Скоро стало ясно, что во многом они едины. Я говорю «они», потому что поначалу я держалась в стороне. Обитаемый мир, насколько мы его знали, все страшней, все быстрей оборачивался против нас. «Против нас, женщин», — сказала Пенфезилея. «Против нас, людей», — возразила Арисба.

Пенфезилея: Мужчины не останутся в накладе.

Арисба: Ты называешь так их гибель?

Пенфезилея: Они воины. Значит, то, что они делают, приносит им радость.

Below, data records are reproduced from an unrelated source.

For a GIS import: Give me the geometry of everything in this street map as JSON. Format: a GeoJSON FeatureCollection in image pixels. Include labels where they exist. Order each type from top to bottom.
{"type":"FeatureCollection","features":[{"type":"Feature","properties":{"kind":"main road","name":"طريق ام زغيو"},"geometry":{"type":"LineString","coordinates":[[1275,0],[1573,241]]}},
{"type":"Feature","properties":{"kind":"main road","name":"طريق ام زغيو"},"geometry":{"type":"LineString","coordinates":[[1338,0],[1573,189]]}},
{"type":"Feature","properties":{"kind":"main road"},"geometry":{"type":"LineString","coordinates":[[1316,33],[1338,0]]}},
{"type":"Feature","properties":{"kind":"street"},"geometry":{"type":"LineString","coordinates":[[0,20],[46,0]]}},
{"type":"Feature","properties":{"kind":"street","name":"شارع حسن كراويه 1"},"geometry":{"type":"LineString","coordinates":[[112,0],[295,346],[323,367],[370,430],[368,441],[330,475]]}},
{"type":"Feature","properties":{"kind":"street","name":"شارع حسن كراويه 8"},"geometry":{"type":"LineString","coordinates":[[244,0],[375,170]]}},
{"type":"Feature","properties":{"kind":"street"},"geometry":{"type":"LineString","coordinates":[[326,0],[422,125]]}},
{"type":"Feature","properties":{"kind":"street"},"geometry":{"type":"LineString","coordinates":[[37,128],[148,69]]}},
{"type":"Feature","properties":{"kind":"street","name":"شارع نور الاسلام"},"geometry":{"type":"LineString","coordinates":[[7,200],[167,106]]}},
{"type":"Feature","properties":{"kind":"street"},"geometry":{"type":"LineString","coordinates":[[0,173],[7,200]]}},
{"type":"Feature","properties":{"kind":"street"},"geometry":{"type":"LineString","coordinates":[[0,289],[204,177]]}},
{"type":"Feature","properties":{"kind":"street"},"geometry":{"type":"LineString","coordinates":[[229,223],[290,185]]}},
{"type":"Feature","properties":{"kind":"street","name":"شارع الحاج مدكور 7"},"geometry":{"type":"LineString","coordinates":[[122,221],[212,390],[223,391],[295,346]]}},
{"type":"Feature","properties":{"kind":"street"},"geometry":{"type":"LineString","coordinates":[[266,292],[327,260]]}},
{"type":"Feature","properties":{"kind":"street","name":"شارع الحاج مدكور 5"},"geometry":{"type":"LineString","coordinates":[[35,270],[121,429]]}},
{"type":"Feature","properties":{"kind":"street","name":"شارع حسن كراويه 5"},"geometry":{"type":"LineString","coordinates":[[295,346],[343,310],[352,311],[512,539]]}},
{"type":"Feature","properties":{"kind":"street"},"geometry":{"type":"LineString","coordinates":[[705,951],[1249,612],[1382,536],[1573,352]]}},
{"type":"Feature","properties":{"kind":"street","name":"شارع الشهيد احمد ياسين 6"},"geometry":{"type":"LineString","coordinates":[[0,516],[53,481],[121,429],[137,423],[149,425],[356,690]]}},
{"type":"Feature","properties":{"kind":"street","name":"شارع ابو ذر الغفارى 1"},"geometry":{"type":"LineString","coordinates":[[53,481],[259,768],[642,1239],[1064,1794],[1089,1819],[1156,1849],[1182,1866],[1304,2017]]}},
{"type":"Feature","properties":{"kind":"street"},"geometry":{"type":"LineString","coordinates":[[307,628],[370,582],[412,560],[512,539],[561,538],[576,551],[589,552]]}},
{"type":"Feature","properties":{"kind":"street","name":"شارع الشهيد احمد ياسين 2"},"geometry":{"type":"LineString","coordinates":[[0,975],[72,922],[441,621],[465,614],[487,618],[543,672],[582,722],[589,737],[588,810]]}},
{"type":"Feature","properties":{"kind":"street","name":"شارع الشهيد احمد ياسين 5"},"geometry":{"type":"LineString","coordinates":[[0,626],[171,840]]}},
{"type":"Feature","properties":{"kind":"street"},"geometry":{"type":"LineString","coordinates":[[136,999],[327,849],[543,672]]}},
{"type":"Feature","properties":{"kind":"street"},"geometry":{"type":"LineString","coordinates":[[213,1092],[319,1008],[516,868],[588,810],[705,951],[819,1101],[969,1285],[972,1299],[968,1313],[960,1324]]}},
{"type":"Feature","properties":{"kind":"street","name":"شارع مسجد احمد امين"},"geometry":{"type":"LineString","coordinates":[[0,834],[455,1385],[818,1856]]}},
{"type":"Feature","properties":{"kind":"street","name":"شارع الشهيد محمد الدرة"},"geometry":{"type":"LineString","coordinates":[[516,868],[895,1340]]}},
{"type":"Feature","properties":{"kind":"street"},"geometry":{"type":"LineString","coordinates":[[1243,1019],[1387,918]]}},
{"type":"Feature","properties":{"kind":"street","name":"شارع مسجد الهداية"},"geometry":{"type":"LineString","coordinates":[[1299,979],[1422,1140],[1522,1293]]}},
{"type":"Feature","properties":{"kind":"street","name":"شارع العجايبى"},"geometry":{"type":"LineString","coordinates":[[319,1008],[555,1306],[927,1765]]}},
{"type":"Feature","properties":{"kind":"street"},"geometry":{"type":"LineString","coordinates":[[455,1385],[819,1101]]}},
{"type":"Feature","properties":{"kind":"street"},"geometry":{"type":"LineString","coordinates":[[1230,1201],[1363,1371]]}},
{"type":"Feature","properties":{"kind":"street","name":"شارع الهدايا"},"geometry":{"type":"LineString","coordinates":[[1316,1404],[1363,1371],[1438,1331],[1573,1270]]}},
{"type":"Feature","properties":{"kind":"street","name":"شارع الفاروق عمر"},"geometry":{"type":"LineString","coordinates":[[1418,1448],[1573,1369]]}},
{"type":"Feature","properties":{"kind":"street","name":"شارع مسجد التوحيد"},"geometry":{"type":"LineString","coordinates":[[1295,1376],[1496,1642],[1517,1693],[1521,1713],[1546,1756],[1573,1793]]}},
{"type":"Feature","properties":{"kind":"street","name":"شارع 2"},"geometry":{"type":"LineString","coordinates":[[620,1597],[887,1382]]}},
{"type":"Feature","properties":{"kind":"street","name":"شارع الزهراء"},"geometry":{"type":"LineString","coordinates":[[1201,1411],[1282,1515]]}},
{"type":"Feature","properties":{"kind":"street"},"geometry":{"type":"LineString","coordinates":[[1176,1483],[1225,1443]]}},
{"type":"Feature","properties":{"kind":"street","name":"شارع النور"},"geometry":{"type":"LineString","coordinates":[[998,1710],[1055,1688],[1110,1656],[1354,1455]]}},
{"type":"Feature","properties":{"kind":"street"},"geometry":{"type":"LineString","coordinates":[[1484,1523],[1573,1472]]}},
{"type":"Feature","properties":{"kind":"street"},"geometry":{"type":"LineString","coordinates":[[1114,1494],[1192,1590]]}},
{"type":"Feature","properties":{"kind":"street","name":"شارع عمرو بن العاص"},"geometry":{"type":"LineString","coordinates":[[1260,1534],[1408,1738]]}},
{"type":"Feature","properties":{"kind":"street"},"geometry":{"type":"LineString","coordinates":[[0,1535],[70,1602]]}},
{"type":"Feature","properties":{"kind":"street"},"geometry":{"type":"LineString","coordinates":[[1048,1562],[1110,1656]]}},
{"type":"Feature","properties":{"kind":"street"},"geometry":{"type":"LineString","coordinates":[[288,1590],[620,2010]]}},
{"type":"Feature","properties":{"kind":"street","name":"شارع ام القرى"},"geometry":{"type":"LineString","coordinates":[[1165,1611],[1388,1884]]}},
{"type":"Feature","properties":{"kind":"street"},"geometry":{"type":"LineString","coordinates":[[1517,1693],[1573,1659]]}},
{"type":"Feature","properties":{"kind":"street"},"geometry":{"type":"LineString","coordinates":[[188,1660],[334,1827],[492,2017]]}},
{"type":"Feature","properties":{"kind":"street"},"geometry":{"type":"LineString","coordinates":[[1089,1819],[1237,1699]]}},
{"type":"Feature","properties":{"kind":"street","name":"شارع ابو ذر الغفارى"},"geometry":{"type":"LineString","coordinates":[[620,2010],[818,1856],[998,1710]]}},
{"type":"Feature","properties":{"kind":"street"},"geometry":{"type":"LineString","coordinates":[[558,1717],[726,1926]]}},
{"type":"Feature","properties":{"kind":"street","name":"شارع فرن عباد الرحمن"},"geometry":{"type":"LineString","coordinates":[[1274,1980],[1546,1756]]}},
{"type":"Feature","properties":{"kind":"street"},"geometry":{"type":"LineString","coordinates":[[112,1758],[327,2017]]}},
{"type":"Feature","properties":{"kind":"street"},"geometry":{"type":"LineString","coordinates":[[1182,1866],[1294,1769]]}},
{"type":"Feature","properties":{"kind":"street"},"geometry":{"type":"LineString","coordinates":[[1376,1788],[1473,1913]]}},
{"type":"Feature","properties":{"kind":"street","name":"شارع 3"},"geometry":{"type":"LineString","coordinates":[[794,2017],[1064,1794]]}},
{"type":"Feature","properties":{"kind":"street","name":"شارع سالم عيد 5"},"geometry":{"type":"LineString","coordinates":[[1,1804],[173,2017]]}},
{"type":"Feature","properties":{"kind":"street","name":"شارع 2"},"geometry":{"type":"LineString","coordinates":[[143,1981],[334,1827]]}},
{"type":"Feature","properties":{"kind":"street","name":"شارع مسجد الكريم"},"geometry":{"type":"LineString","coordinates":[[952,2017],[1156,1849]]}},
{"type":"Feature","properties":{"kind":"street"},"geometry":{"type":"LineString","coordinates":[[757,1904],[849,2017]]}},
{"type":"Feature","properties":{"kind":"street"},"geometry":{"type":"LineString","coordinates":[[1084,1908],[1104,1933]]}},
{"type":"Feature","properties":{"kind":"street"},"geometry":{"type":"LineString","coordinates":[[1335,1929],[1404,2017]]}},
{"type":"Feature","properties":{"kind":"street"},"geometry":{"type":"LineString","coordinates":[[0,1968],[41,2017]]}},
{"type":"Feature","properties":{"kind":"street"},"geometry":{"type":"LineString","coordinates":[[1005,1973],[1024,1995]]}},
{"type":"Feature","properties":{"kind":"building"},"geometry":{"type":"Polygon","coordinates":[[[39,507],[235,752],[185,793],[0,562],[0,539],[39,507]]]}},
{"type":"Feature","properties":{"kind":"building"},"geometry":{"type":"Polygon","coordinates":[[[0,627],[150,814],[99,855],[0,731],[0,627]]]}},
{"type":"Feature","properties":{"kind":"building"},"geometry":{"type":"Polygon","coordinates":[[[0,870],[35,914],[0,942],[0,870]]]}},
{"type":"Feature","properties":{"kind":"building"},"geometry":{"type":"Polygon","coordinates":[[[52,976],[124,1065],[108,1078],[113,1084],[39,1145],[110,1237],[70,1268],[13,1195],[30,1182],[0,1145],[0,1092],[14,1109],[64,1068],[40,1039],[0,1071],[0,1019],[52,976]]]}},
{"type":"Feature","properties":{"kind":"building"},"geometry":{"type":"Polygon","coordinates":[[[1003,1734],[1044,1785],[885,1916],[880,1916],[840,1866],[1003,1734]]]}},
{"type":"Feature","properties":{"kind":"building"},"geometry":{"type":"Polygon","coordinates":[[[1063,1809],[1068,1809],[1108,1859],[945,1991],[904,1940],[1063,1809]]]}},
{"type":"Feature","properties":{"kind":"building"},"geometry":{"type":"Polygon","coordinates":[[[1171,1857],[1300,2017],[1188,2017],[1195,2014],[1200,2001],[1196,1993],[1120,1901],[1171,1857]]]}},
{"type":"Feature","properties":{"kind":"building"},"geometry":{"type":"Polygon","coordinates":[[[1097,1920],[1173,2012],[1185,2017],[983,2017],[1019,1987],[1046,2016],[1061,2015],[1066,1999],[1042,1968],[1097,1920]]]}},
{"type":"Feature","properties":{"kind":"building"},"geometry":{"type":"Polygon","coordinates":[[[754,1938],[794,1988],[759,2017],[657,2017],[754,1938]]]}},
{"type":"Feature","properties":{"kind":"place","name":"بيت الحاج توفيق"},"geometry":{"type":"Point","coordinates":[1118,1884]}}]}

Арисба: А нам? Если бы мы все были воительницами?

Пенфезилея: Мы делаем то, что должны. Но нам это не доставляет никакой радости.

Арисба: Значит, мы должны делать то, что делают воины, чтобы показать им наше отличие от них!

Пенфезилея: Да.

Ойнона: Но так же нельзя жить.

Пенфезилея: Нельзя жить? Но можно умереть.

Гекуба: Дитя, ты хочешь, чтобы всему наступил конец?

Пенфезилея: Хочу. Я не знаю другого средства покончить с мужчинами.

Тут к ней подошла юная рабыня из греческого лагеря, опустилась на колени и приложила руки Пенфезилеи к лицу. Она сказала: «Пенфезилея, пойдем к нам». — «К вам? Куда?» — «В горы. В лес. В пещеры на Скамандре. Среди мертвецов и смерти есть другое — жизнь!»

Слова юной рабыни затронули и меня. Эти люди живут. Без меня. Они знают друг друга. У девушки, которую я называла «молодой рабыней», было имя Килла. Ойнона, которую я теперь не видела рядом с Парисом, подружилась с ней. Они подходили одна к другой. Марпесса, служившая мне, пользовалась в этом мире уважением. Ах, если б я могла быть с ними! И такая же светлая тоска в глазах Мирины. Это был первый открытый взгляд, которым мы обменялись.

Пенфезилея произнесла: «Нет». Искра в глазах Мирины тут же погасла. Я резко бросила Пенфезилее: «Ты хочешь умереть и принуждаешь остальных следовать за тобой». Второй раз произнесла я слова, в которых раскаиваюсь по сию пору.

«Как! — закричала Пенфезилея. — И это говоришь мне ты!»

Еще немного — и мы кинулись бы друг на друга.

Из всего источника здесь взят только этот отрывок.